Amid escalating tariffs, unstable trade policy, and rising global freight costs, our client sought to reexamine its North American sourcing footprint for institutional packaging materials. Long reliant on offshore suppliers, particularly in Asia, the client needed to determine whether reshoring production to the U.S. could offer a competitive and reliable alternative, especially for high-resin SKUs and spec-sensitive contracts.

Our Approach

We structured the engagement into three key workstreams:

Cost and Capacity Benchmarking: We analyzed the comparative cost structures of domestic and offshore suppliers, integrating trade data, HS code analysis, and interviews with procurement leaders, manufacturers, and intermediaries in the U.S., Canada, China, Vietnam, and Malaysia. Special focus was placed on resin-based input costs, tariff burdens, and logistics volatility.

Supplier and Buyer Voice Insights: We conducted primary interviews with industry players on both sides of the supply chain. These interviews shed light on the commercial behaviors reshaping sourcing decisions, including buyer hesitancy, supplier deprioritization of the U.S. market, and shifting attitudes toward lead time, compliance, and spec integrity.
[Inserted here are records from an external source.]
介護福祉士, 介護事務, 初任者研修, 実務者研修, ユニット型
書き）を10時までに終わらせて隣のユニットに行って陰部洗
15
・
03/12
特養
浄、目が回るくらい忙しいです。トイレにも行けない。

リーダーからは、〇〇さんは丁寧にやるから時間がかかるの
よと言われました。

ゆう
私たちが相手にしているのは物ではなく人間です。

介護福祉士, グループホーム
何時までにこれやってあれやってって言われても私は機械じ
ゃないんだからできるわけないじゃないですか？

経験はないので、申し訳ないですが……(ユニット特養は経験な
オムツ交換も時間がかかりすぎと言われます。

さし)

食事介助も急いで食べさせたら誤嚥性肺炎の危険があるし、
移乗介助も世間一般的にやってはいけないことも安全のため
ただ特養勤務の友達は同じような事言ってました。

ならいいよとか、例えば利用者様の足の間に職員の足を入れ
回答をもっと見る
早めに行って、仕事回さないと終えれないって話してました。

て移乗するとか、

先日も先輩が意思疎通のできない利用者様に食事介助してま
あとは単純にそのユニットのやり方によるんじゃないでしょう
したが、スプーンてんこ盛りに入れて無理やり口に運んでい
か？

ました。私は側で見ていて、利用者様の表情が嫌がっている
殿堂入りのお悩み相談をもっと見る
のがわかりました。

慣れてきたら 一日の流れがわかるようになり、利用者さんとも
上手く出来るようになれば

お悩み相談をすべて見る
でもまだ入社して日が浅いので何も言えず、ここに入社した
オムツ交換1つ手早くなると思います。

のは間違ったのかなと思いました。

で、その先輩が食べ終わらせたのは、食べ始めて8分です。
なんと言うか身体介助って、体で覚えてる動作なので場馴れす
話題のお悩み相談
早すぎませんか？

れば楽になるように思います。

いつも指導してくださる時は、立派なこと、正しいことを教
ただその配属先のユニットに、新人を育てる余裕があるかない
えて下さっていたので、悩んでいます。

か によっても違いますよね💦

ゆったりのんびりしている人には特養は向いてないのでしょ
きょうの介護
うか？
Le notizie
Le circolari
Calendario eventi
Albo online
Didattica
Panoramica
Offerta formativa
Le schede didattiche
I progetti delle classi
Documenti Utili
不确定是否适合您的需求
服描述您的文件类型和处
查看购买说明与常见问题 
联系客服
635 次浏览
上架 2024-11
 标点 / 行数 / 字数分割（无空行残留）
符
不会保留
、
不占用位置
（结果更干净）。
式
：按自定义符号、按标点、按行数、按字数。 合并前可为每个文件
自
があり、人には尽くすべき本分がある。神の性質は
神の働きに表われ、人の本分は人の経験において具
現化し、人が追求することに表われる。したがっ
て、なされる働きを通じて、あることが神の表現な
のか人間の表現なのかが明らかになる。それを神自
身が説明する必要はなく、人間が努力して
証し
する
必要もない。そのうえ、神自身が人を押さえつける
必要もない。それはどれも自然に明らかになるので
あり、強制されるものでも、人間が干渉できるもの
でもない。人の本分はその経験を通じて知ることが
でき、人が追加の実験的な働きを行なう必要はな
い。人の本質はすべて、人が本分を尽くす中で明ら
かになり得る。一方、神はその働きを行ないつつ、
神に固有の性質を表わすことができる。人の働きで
Reshoring Feasibility Analysis: We assessed the operational and strategic viability of reshoring based on production footprint, distributor expectations, and institutional buyer preferences. Our analysis also mapped how public-sector and national account RFPs were evolving in favor of U.S.-based suppliers.

Impact

Our study provided a granular understanding of how market and policy pressures are accelerating reshoring dynamics in institutional packaging. Key findings included:

  • Tariffs exceeding 170 percent on Chinese imports have largely neutralized their price advantage. Many suppliers are now running at less than 50 percent capacity for U.S.-bound institutional liners.
  • Southeast Asian suppliers, while still active, are passing tariff risk entirely to buyers and increasingly deprioritizing the U.S. market. Malaysian firms are exiting the category, while Vietnamese producers face pending tariff hikes and order volatility.
  • Domestic producers in the U.S. are approaching price parity for certain SKUs, particularly high-resin products. Interviewees cited cost gaps of just 10 to 20 percent pre-tariff, with some buyers shifting sourcing due to improved lead times and spec compliance.
  • Canadian procurement trends are tilting toward domestic supply as a safeguard against trade risk, providing a regional mirror of U.S. reshoring momentum.

These insights enabled our client to pursue a dual-path strategy that reinforced its domestic manufacturing position while tactically using offshore imports for SKUs not cost-effective to reshore. The study also supported commercial messaging, allowing the client to position itself as a resilient, tariff-proof partner for government and institutional buyers. Ultimately, our work empowered the client to align its production strategy with long-term shifts in North American sourcing logic, unlocking competitive advantage through reshoring readiness.